Eran las nueve de la mañana del día domingo, su rutina sería la misma de siempre, tomar una ducha, afeitarse, comer un tazón de cereal y salir a caminar hasta la tarde. Así lo hizo, el baño lo relajó, ahora estaba más calmado, el desayuno le cayó de maravilla, sintió como recuperaba sus fuerzas. Una vez aseado y con el estómago lleno, era hora de salir a caminar por las raras calles de Tijuana. Sin importar el clima, Rodrigo vestía para sus caminatas el mismo atuendo, pantalón de mezclilla azul, camisa blanca manga corta, suéter negro y una mochila pequeña donde cargaba lo que creía podría necesitar.

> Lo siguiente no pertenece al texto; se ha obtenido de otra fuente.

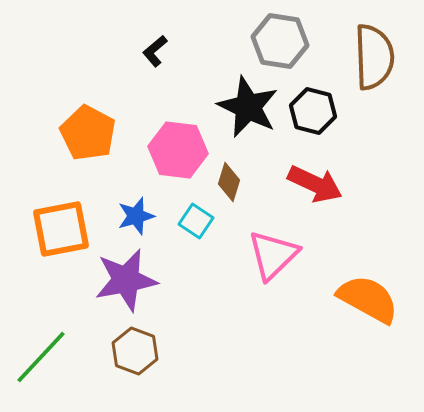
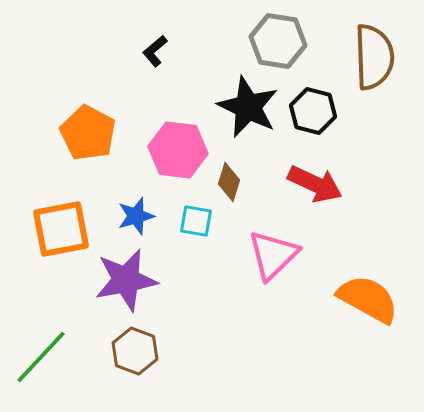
gray hexagon: moved 2 px left
cyan square: rotated 24 degrees counterclockwise
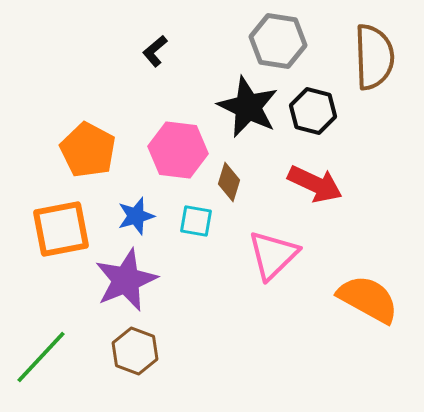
orange pentagon: moved 17 px down
purple star: rotated 12 degrees counterclockwise
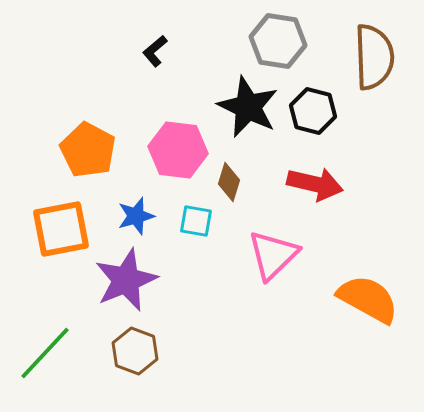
red arrow: rotated 12 degrees counterclockwise
green line: moved 4 px right, 4 px up
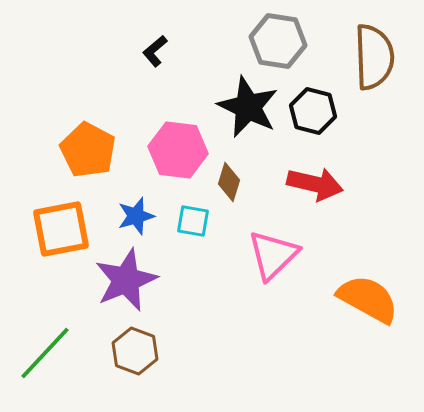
cyan square: moved 3 px left
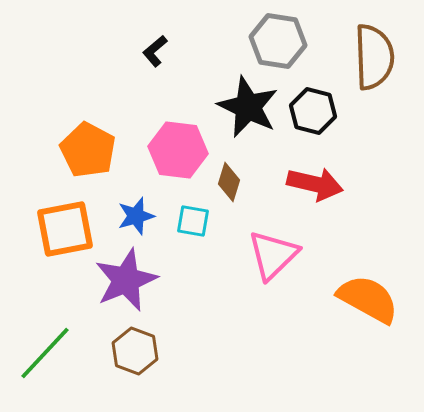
orange square: moved 4 px right
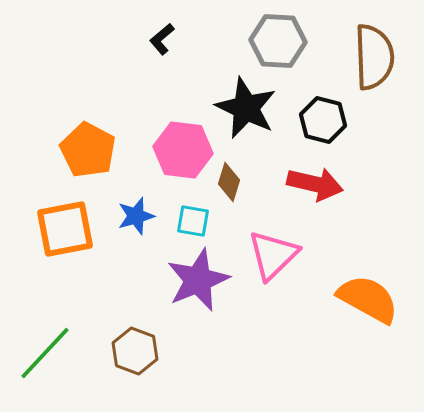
gray hexagon: rotated 6 degrees counterclockwise
black L-shape: moved 7 px right, 12 px up
black star: moved 2 px left, 1 px down
black hexagon: moved 10 px right, 9 px down
pink hexagon: moved 5 px right
purple star: moved 72 px right
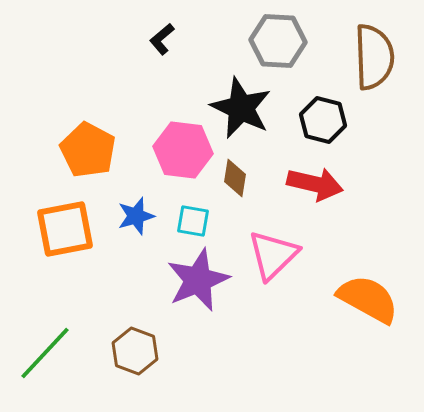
black star: moved 5 px left
brown diamond: moved 6 px right, 4 px up; rotated 9 degrees counterclockwise
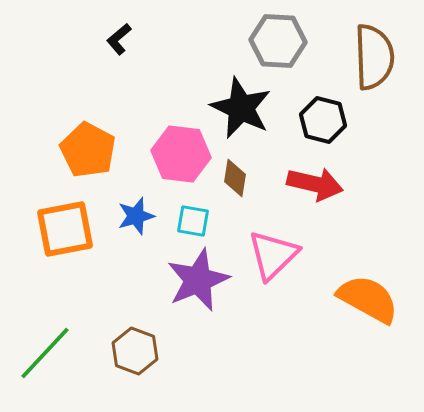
black L-shape: moved 43 px left
pink hexagon: moved 2 px left, 4 px down
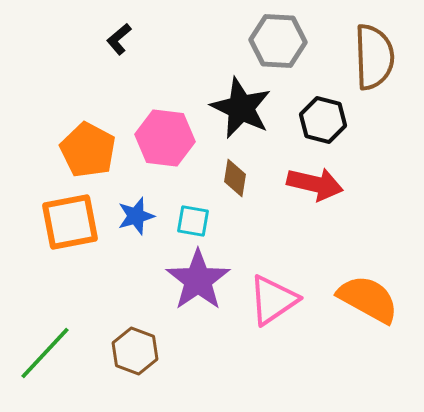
pink hexagon: moved 16 px left, 16 px up
orange square: moved 5 px right, 7 px up
pink triangle: moved 45 px down; rotated 10 degrees clockwise
purple star: rotated 12 degrees counterclockwise
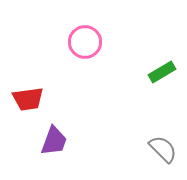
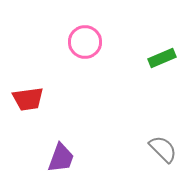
green rectangle: moved 14 px up; rotated 8 degrees clockwise
purple trapezoid: moved 7 px right, 17 px down
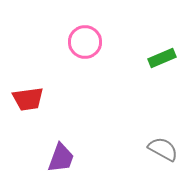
gray semicircle: rotated 16 degrees counterclockwise
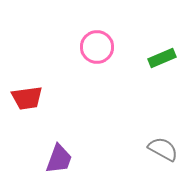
pink circle: moved 12 px right, 5 px down
red trapezoid: moved 1 px left, 1 px up
purple trapezoid: moved 2 px left, 1 px down
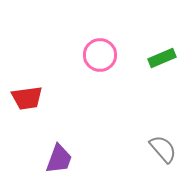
pink circle: moved 3 px right, 8 px down
gray semicircle: rotated 20 degrees clockwise
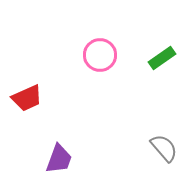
green rectangle: rotated 12 degrees counterclockwise
red trapezoid: rotated 16 degrees counterclockwise
gray semicircle: moved 1 px right, 1 px up
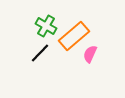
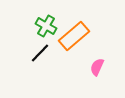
pink semicircle: moved 7 px right, 13 px down
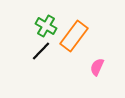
orange rectangle: rotated 12 degrees counterclockwise
black line: moved 1 px right, 2 px up
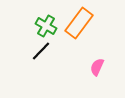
orange rectangle: moved 5 px right, 13 px up
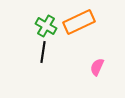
orange rectangle: moved 1 px up; rotated 28 degrees clockwise
black line: moved 2 px right, 1 px down; rotated 35 degrees counterclockwise
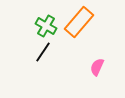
orange rectangle: rotated 24 degrees counterclockwise
black line: rotated 25 degrees clockwise
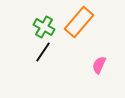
green cross: moved 2 px left, 1 px down
pink semicircle: moved 2 px right, 2 px up
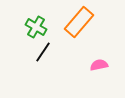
green cross: moved 8 px left
pink semicircle: rotated 54 degrees clockwise
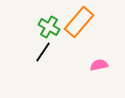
green cross: moved 13 px right
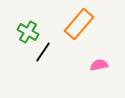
orange rectangle: moved 2 px down
green cross: moved 21 px left, 5 px down
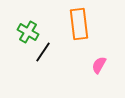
orange rectangle: rotated 48 degrees counterclockwise
pink semicircle: rotated 48 degrees counterclockwise
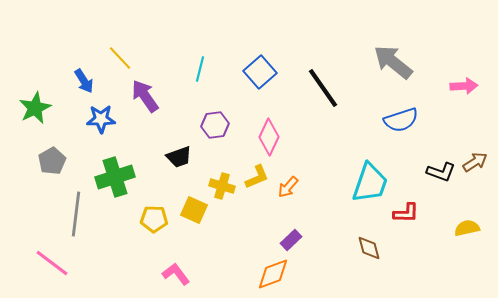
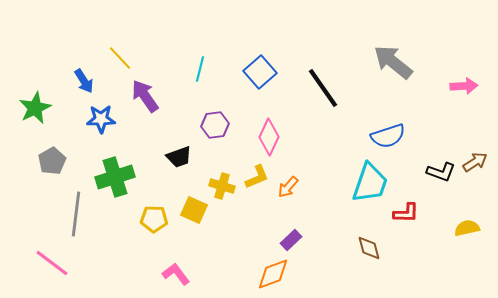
blue semicircle: moved 13 px left, 16 px down
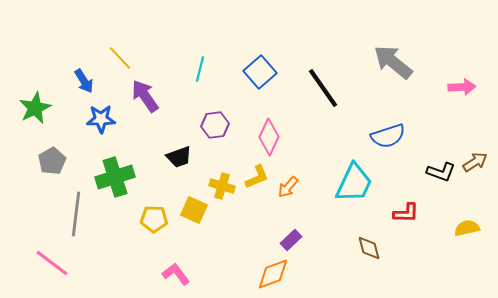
pink arrow: moved 2 px left, 1 px down
cyan trapezoid: moved 16 px left; rotated 6 degrees clockwise
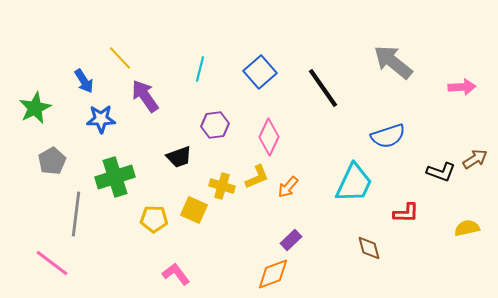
brown arrow: moved 3 px up
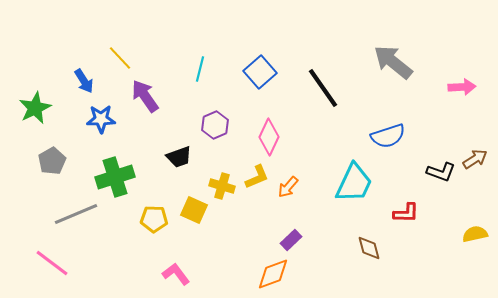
purple hexagon: rotated 16 degrees counterclockwise
gray line: rotated 60 degrees clockwise
yellow semicircle: moved 8 px right, 6 px down
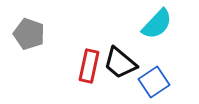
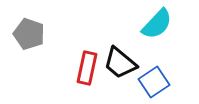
red rectangle: moved 2 px left, 2 px down
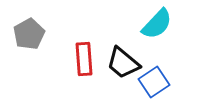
gray pentagon: rotated 24 degrees clockwise
black trapezoid: moved 3 px right
red rectangle: moved 3 px left, 9 px up; rotated 16 degrees counterclockwise
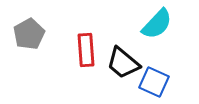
red rectangle: moved 2 px right, 9 px up
blue square: rotated 32 degrees counterclockwise
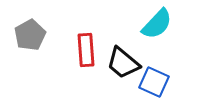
gray pentagon: moved 1 px right, 1 px down
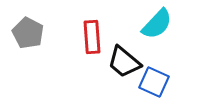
gray pentagon: moved 2 px left, 2 px up; rotated 16 degrees counterclockwise
red rectangle: moved 6 px right, 13 px up
black trapezoid: moved 1 px right, 1 px up
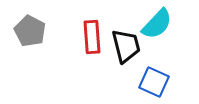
gray pentagon: moved 2 px right, 2 px up
black trapezoid: moved 2 px right, 16 px up; rotated 144 degrees counterclockwise
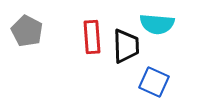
cyan semicircle: rotated 52 degrees clockwise
gray pentagon: moved 3 px left
black trapezoid: rotated 12 degrees clockwise
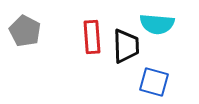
gray pentagon: moved 2 px left
blue square: rotated 8 degrees counterclockwise
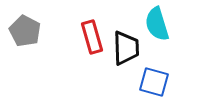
cyan semicircle: rotated 68 degrees clockwise
red rectangle: rotated 12 degrees counterclockwise
black trapezoid: moved 2 px down
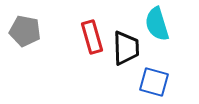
gray pentagon: rotated 16 degrees counterclockwise
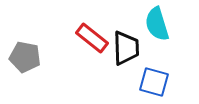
gray pentagon: moved 26 px down
red rectangle: moved 1 px down; rotated 36 degrees counterclockwise
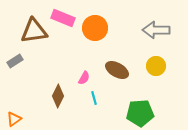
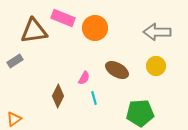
gray arrow: moved 1 px right, 2 px down
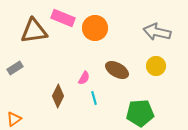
gray arrow: rotated 12 degrees clockwise
gray rectangle: moved 7 px down
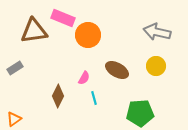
orange circle: moved 7 px left, 7 px down
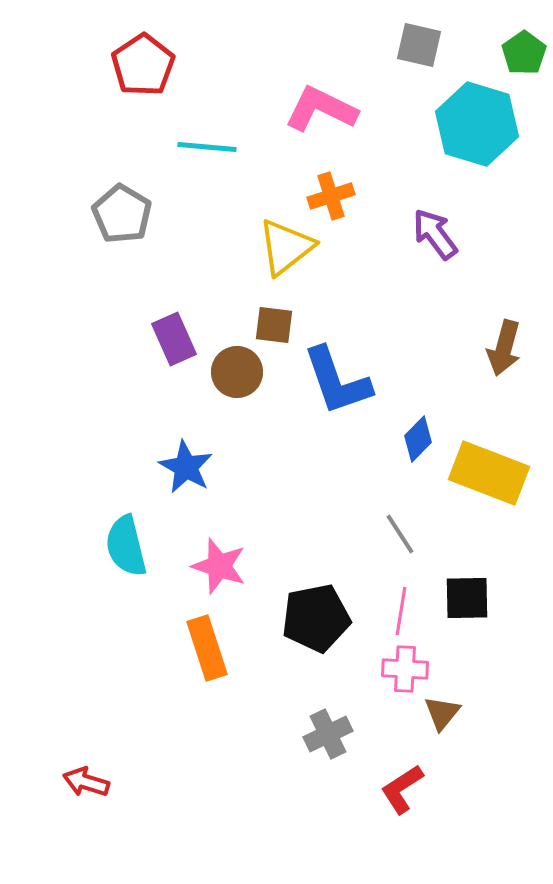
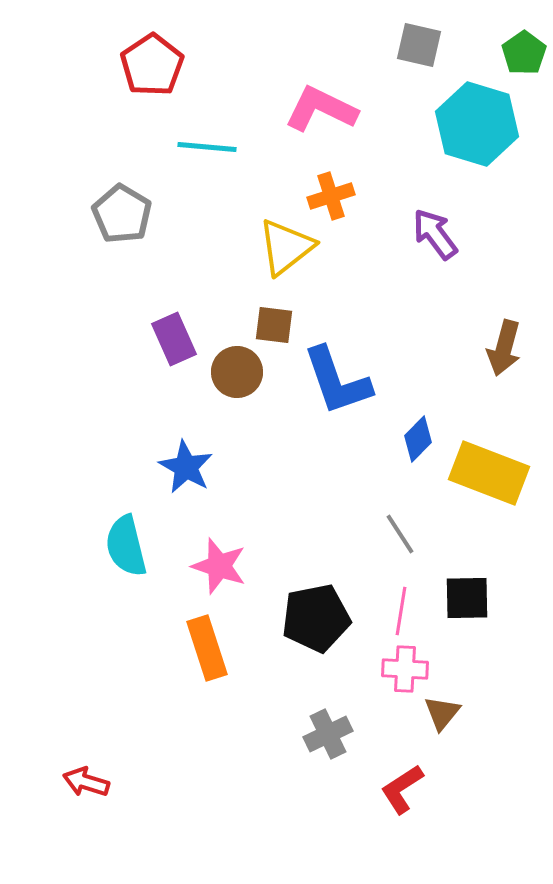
red pentagon: moved 9 px right
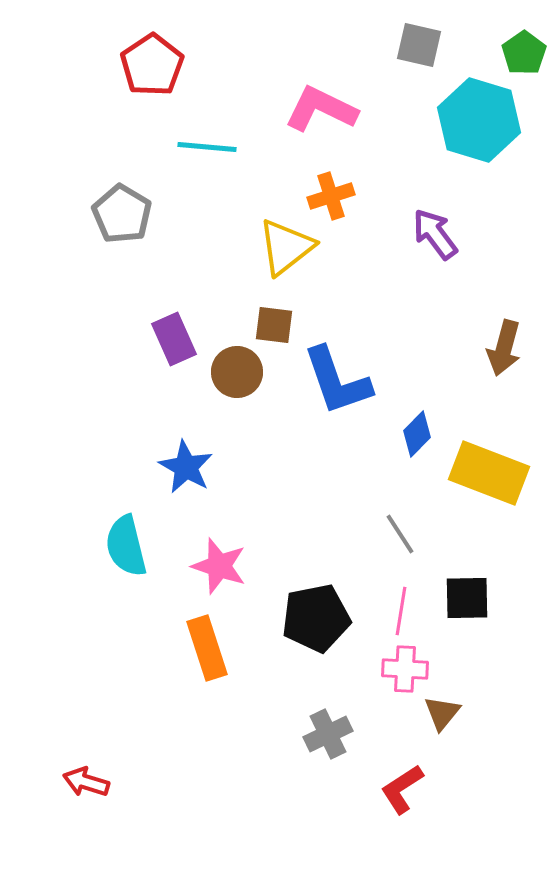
cyan hexagon: moved 2 px right, 4 px up
blue diamond: moved 1 px left, 5 px up
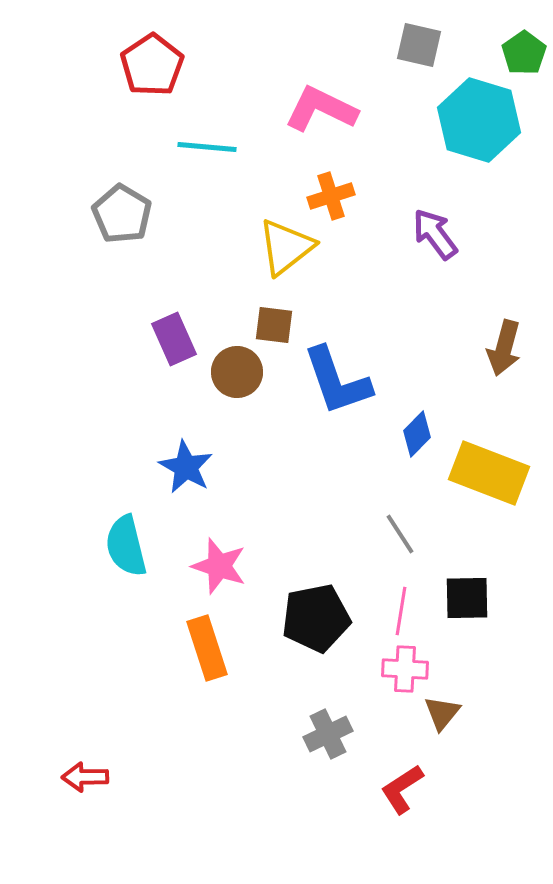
red arrow: moved 1 px left, 5 px up; rotated 18 degrees counterclockwise
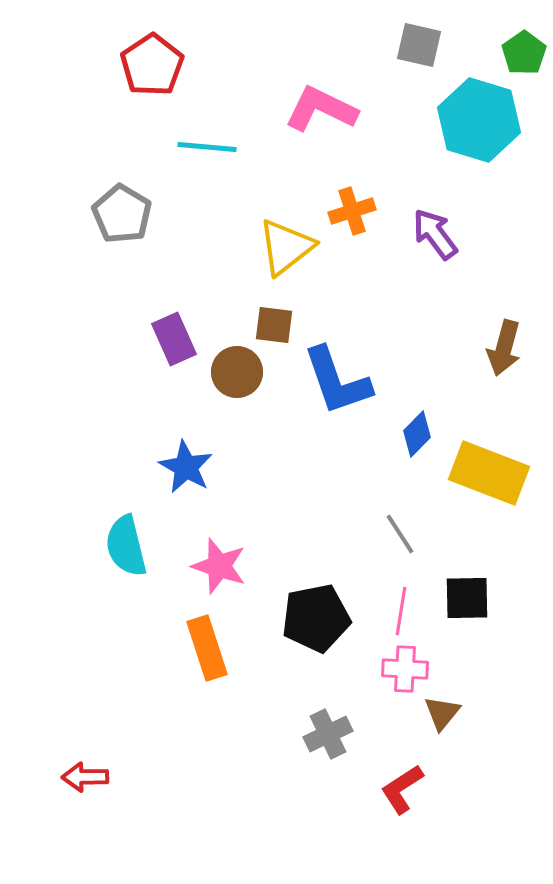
orange cross: moved 21 px right, 15 px down
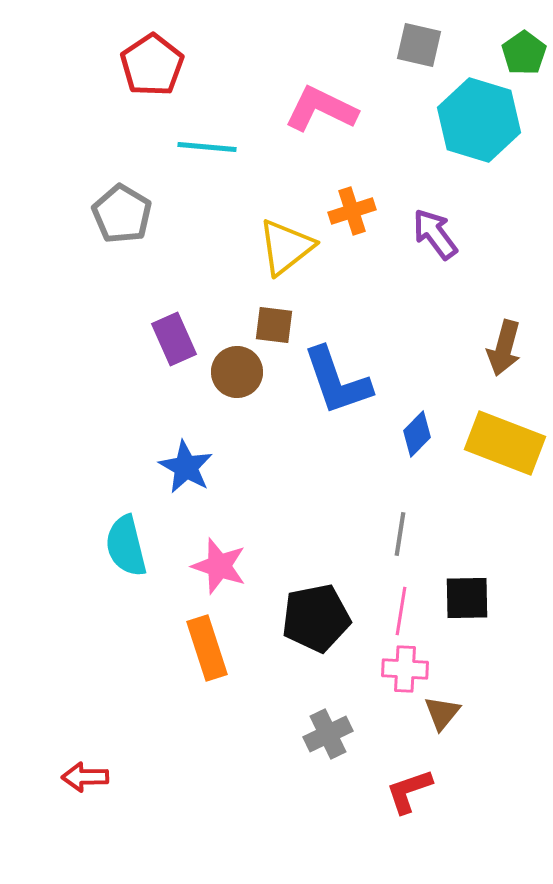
yellow rectangle: moved 16 px right, 30 px up
gray line: rotated 42 degrees clockwise
red L-shape: moved 7 px right, 2 px down; rotated 14 degrees clockwise
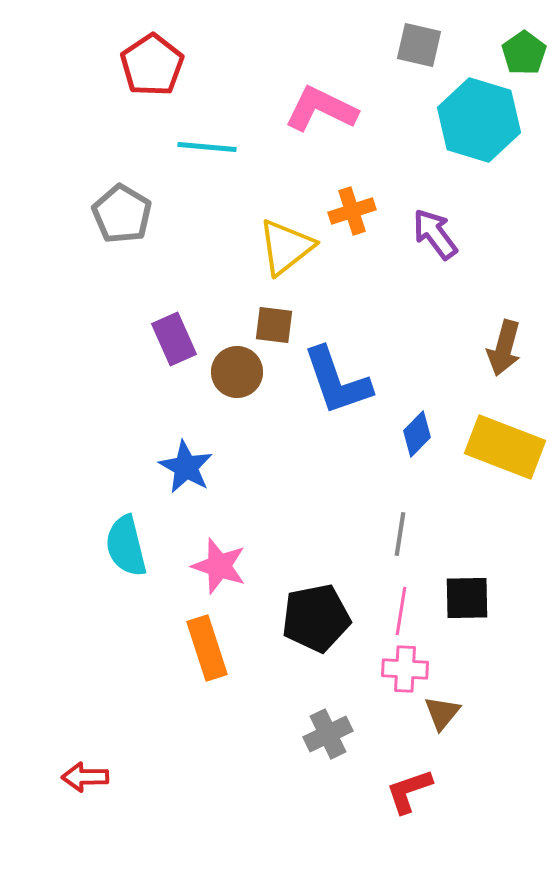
yellow rectangle: moved 4 px down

Al salir de su casa volvió a sentir esa extraña sensación de no encajar en el mundo, pero no le prestó demasiada atención y continuó caminando. La calle Laurel era por donde comenzaba su ruta, además de ser una de las calles que más espectáculo solía ofrecer, Rodrigo en especial había presenciado desde la muerte de un hombre hasta lo que parecía ser una persona siendo tragada por un charco de agua. Sin embargo, este día lo raro no lo presentaron los transeúntes, más bien parecía que Rodrigo era lo raro. Nadie le despegaba el ojo, desde los más pequeños hasta los ancianos, todos sin excepción lo miraban. Le fue difícil ignorar esas miradas acosadoras, no entendía por qué sin previo aviso se había convertido en el bicho raro del vecindario, la mayoría de las personas lo conocían de sus muchas caminatas, pero ahora le eran indiferentes.

Durante diez minutos caminó hasta llegar a un pequeño parque, buscó una banca vacía y se sentó. Las personas que ahí se encontraban también lo miraron de forma extraña. Rodrigo sacudió la cabeza y de su mochila sacó un libro, el más preciado que tenía; comenzó a releer esas páginas que ya se sabía de memoria y se sumergió en la lectura, en ese momento no existía el mundo exterior para él, lo único real era una ciudad primitiva, más vieja que las primeras civilizaciones, una ciudad que carece de nombre, pero que los desafortunados que lograron verla bautizaron como Niroma. Rodrigo no hacía más que emocionarse ante esos relatos mágicos, y en diversas ocasiones soñó con estar frente a la entrada de esa extraña ciudad.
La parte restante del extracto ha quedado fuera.